DATASET RECORDS:
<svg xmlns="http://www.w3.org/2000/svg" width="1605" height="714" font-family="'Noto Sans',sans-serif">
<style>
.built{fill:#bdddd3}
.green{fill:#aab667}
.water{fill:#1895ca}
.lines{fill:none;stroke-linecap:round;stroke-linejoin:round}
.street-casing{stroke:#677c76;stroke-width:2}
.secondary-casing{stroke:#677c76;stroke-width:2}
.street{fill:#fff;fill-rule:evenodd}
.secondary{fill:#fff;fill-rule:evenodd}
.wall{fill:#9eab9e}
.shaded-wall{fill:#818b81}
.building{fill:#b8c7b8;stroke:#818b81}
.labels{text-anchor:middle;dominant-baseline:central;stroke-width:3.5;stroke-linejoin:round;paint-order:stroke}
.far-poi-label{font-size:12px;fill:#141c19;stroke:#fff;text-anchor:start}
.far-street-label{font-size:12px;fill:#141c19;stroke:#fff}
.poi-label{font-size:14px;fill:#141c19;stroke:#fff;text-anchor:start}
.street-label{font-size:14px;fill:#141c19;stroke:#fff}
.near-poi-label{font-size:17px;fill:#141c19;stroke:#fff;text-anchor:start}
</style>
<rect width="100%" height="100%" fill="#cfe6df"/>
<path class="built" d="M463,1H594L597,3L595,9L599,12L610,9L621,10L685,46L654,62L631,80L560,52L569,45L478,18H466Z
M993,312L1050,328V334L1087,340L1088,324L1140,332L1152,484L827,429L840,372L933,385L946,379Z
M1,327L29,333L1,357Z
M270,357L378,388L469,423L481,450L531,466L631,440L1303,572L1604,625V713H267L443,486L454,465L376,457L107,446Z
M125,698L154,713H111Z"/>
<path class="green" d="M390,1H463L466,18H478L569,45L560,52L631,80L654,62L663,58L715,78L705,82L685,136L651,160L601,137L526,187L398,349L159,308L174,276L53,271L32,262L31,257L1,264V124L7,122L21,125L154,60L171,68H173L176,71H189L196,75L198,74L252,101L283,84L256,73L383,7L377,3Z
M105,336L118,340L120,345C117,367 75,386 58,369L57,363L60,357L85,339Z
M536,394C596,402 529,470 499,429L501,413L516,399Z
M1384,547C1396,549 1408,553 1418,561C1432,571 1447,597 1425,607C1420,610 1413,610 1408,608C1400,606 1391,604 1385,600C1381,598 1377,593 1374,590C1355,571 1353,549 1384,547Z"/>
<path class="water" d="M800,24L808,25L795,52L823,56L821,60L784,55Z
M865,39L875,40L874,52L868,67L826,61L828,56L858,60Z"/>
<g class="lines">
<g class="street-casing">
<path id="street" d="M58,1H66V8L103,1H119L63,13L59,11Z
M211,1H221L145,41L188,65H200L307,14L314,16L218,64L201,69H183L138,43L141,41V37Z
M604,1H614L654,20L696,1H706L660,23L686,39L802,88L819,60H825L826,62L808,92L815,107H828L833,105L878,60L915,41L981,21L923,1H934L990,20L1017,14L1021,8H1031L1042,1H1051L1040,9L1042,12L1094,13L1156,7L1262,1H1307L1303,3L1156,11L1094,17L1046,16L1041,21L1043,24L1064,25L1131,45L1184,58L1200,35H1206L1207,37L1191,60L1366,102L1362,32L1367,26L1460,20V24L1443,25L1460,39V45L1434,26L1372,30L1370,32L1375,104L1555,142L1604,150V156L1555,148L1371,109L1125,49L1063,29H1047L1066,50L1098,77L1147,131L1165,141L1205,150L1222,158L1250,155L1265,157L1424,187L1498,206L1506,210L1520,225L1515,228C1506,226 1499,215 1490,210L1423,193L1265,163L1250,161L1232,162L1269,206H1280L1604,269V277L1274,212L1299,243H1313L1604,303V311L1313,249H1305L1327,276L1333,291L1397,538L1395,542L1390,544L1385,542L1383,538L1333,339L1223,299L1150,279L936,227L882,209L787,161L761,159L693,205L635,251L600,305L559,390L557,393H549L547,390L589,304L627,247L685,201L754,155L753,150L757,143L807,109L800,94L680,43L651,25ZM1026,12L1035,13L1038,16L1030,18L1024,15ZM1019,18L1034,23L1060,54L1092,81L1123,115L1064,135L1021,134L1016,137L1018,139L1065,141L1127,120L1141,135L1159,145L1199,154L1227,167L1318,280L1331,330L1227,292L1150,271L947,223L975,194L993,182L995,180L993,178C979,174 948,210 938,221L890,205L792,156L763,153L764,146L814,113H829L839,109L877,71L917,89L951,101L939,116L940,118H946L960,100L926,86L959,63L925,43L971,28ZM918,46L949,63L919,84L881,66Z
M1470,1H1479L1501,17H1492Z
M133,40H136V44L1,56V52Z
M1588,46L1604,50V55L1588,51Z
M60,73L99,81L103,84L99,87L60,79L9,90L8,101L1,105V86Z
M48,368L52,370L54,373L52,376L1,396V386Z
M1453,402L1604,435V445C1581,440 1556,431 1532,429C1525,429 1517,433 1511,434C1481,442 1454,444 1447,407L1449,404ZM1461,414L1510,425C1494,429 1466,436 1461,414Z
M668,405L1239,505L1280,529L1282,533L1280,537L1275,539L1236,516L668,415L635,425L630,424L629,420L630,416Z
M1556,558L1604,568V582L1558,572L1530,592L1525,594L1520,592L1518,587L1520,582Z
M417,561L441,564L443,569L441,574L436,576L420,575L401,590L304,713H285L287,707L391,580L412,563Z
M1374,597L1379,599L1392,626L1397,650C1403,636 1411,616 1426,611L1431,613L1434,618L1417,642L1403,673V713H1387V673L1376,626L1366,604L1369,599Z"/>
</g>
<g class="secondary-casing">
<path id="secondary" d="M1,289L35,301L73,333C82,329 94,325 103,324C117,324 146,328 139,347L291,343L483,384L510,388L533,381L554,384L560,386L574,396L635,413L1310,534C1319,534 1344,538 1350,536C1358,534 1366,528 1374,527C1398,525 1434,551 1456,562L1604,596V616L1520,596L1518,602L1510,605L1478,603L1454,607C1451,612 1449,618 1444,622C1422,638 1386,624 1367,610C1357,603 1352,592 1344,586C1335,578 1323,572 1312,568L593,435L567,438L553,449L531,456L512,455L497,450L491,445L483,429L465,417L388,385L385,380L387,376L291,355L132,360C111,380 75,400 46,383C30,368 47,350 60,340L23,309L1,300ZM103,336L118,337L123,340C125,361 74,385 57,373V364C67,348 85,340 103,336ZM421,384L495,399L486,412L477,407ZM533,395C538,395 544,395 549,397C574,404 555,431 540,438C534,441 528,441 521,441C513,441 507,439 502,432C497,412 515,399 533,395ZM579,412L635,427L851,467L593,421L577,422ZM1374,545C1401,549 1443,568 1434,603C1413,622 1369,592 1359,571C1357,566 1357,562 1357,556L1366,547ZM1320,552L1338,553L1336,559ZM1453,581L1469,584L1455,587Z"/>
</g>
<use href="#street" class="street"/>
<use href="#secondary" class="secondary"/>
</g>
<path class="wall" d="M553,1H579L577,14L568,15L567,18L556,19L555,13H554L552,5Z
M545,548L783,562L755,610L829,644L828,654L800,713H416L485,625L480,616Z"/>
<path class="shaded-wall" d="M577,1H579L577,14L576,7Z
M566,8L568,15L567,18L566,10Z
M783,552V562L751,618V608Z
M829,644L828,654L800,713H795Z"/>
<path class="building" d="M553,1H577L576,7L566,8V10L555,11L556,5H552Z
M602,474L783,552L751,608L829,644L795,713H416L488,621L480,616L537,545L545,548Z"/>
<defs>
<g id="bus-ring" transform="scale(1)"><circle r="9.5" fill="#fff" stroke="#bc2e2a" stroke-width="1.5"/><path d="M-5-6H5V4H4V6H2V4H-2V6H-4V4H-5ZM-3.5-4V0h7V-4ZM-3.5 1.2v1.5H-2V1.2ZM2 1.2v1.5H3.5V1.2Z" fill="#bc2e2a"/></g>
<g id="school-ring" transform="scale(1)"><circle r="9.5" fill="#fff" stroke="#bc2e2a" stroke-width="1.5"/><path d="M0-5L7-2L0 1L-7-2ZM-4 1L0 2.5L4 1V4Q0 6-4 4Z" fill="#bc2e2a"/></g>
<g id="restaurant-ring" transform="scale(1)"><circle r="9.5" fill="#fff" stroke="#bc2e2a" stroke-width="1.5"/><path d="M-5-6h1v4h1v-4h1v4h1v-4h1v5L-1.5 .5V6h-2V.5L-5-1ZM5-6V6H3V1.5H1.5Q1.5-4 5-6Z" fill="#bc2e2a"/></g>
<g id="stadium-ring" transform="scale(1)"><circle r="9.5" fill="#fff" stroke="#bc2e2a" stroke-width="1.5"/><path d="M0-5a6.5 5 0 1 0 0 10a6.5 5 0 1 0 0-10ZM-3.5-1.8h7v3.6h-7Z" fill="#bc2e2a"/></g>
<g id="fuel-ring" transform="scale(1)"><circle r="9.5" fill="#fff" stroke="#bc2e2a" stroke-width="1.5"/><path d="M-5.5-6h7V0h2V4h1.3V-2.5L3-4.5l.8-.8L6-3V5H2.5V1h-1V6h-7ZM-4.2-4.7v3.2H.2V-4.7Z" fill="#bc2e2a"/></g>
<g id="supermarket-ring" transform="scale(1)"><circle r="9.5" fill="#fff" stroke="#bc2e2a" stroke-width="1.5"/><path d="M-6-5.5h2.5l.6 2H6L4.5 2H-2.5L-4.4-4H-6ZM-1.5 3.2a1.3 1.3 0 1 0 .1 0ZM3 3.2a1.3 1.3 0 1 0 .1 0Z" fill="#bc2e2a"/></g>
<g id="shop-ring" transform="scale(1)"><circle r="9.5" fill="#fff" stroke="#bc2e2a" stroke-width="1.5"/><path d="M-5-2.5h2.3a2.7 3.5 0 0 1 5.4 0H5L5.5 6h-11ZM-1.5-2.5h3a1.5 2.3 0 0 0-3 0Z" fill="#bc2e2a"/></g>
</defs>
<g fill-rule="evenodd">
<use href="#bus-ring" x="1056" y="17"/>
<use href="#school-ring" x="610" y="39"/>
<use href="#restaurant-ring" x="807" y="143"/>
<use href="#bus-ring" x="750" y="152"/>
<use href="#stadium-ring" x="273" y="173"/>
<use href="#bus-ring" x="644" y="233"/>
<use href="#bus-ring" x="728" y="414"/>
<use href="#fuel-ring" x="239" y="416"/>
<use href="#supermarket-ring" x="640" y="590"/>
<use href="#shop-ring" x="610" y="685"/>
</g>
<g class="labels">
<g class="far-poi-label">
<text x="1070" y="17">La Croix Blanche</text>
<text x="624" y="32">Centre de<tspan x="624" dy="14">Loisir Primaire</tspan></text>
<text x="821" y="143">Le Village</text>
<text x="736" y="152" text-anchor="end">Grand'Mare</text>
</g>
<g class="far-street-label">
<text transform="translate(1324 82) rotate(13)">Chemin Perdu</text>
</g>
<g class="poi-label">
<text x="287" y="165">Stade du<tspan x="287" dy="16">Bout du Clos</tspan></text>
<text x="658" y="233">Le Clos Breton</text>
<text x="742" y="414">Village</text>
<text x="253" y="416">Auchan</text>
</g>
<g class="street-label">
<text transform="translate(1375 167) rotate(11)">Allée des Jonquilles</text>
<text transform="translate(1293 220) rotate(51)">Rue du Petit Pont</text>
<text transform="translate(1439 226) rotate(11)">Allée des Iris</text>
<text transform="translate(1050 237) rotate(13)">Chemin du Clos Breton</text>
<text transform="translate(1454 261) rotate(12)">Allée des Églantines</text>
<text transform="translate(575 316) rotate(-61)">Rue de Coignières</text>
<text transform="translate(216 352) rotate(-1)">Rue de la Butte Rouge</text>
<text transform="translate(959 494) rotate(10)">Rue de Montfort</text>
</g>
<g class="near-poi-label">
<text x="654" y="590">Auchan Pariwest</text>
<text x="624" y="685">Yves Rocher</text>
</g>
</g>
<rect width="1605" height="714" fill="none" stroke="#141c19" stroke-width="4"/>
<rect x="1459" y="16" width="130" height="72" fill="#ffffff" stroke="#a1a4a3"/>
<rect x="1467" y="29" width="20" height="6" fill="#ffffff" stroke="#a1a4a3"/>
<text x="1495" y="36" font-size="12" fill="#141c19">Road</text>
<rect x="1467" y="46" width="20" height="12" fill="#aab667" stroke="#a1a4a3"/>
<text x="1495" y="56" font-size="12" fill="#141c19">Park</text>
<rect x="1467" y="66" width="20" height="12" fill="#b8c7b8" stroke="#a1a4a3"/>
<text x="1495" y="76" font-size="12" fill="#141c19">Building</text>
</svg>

ABOUT THIS EXERCISE: Look for the word "shop". Copy out every line of the data that has it.

COMPLETED EXERCISE:
<g id="shop-ring" transform="scale(1)"><circle r="9.5" fill="#fff" stroke="#bc2e2a" stroke-width="1.5"/><path d="M-5-2.5h2.3a2.7 3.5 0 0 1 5.4 0H5L5.5 6h-11ZM-1.5-2.5h3a1.5 2.3 0 0 0-3 0Z" fill="#bc2e2a"/></g>
<use href="#shop-ring" x="610" y="685"/>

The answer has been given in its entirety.